Wednesday, June 22, 2016

Cultural Norms


Once again; I accompanied my bosses on a trip to the Northern region of Uganda specifically the districts of Koboko, Pader and Karamoja on a monitoring and evaluation exercise for one of the ongoing projects over there. What these districts have in common are distance between each other, dark as sin people and extremely dry weather! I used to lament about the distance from Kampala to Entebbe until I travelled north. That journey to and fro is enough to make location as an item on my list of deal-breakers in a potential partner.
Aside from the journey and the extremely hot weather plus short and stout cows; the north is actually beautiful. I loved my first visit to Nebbi and thought it one of the developing districts in that region but Koboko puts up a good fight. It is coming along wonderfully. What impressed me most though was Karamoja. It is incredibly beautiful! The dryness of the earth and weather add to its beauty and I was told it is something else when the rainy season is upon them. If it wasn’t so dry and far, I would consider having a weekend home over there.
To get back to the purpose of the trip, the project under monitoring and evaluation had to do with the mitigation of gender based violence against girls and women with disabilities. Inasmuch as it was successful across all three districts, the main challenge against absolute success; prejudice and attitude towards persons with disabilities notwithstanding are the cultural norms.

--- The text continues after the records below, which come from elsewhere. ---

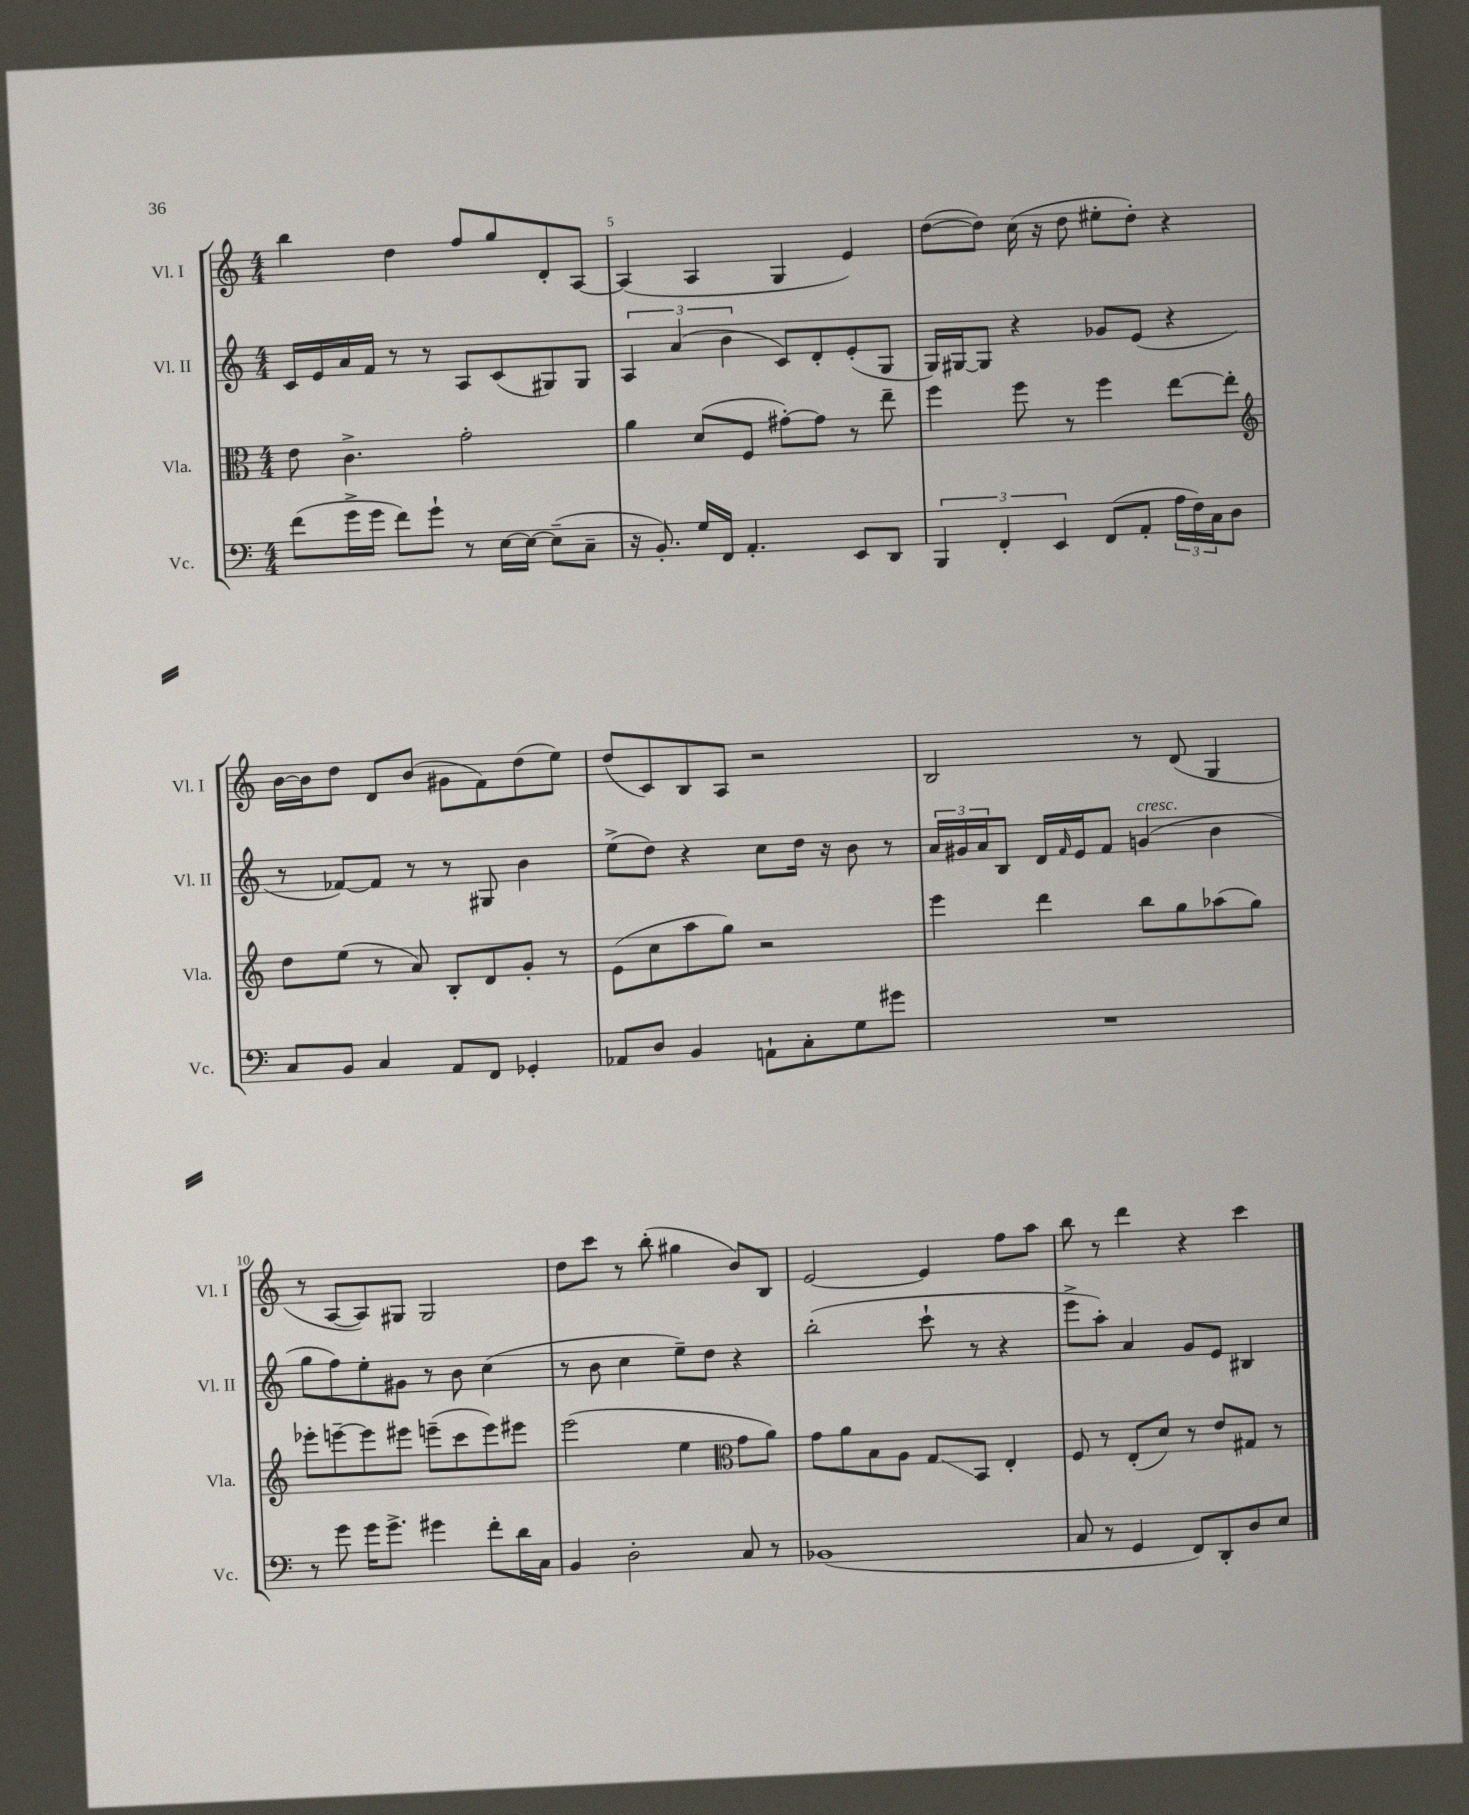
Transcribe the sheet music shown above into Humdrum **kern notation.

**kern	**kern	**kern	**kern
*staff4	*staff3	*staff2	*staff1
*clefF4	*clefC3	*clefG2	*clefG2
*k[]	*k[]	*k[]	*k[]
*M4/4	*M4/4	*M4/4	*M4/4
(8f	8e	16c	4bb
.	.	16e	.
16g^	4.c^	16a	.
16g	.	16f	.
8f)	.	8r	4dd
8g`	.	8r	.
8r	2g'	8A	8ff
[16E	.	(8c	8gg
16E_	.	.	.
(8E~]	.	8G#)	8d'
8C~	.	8G#	[8A
=	=	=	=
16r	4a	6A	(4A]
8.BB')	.	.	.
.	.	(6a	.
16G	(8d	.	4A
16FF	.	.	.
.	.	6b	.
4.AA'	8F	.	.
.	[8g#')	8c)	4G
.	8g#]	8d'	.
8EE	8r	(8e'	4e)
8DD	8ee~	8G	.
=	=	=	=
6BBB	4ff	16G)	([8dd
.	.	[16G#	.
.	.	8G#]	8dd])
6FF'	.	.	.
.	8ff	4r	(16cc
.	.	.	16r
6EE	.	.	.
.	8r	.	8dd
(8FF	4ff	8g-	8ee#'
8AA'	.	(8e	8dd')
24A	[8ee	4r	4r
24F)	.	.	.
24C	.	.	.
8D	8ee']	.	.
=	=	=	=
*	*clefG2	*	*
8C	8dd	8r	[16b
.	.	.	16b]
8BB	(8ee	[8f-)	8dd
4C	8r	8f-]	8d
.	8a)	8r	(8b
8AA	8B'	8r	8g#
8FF	8d	8G#	8f)
4GG-'	8g'	4b	(8dd
.	8r	.	8ee)
=	=	=	=
8AA-	(8e	(8ee^	(8dd
8D	8cc	8dd)	8c)
4BB	8aa	4r	8B
.	8gg)	.	8A
8AA`	2r	8cc	2r
8C'	.	16dd	.
.	.	16r	.
8G	.	8b	.
8g#	.	8r	.
=	=	=	=
1r	4eee	24a	2B
.	.	24g#	.
.	.	24a	.
.	.	8B	.
.	4ddd	16d	.
.	.	16qqf	.
.	.	16e	.
.	.	8f	.
.	8bb	(4g	8r
.	8gg	.	(8d
.	(8aa-	4b	4G
.	8gg)	.	.
=	=	=	=
8r	8eee-'	8gg	8r
8g	[8eee~	8ff)	[8A
16g	8eee]	8ee'	8A])
8.g^	.	.	.
.	8eee#	8g#	8G#
4g#	(8eee~	8r	2G#
.	8ccc	8b	.
8f'	8eee)	(4cc	.
16d	8eee#	.	.
16C	.	.	.
=	=	=	=
4BB	(2eee	8r	8dd
.	.	8b	8ccc
2D'	.	4cc	8r
.	.	.	(8bb'
.	4ee	8ee~)	4gg#
.	.	8dd	.
*	*clefC3	*	*
8C	8g	4r	8b)
8r	8a)	.	8B
=	=	=	=
(1BB-	8g	(2bb'	[2e
.	8a	.	.
.	8B	.	.
.	8A	.	.
.	8G	8ccc`	4e]
.	8BB	8r	.
.	4E'	4r	8ff
.	.	.	8aa
=	=	=	=
8C	8F	8eee^	8bb
8r	8r	8aa')	8r
4GG	(8E'	4a	4ddd
.	8d)	.	.
8FF)	8r	8g	4r
8DD'	8e	8e	.
8D	8G#	4B#	4ccc
8E	8r	.	.
==	==	==	==
*-	*-	*-	*-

In Kakwa culture (a tribe of people from Koboko) it is a taboo for a woman to report her husband to the police in case of gender based violence. A practice enabled by family members and friends who decide to keep silent about the crime thereby obstructing the judicial system. A victim in Karamoja narrated a similar experience where her partner an officer of the law at that couldn’t be brought to justice over child negligence and abuse out of fear and cultural beliefs. They would rather suffer in silence than bring shame upon themselves and their partners in the community.
If we the educated, well travelled, sophisticated and modern city dwellers can be ensnared in its tight far reaching tentacles when push comes to shove, how about the uneducated and helpless village dwellers? These are ideologies set before us and will continue to live on after us. One cannot battle pre-conceived notions until it is a do-or-die situation which I believe gender based violence is. It always comes down to someone’s inner strength and the need to do better for and by themselves because help alone is nothing. Until one comes to such a point, these tentacles will never be let go of.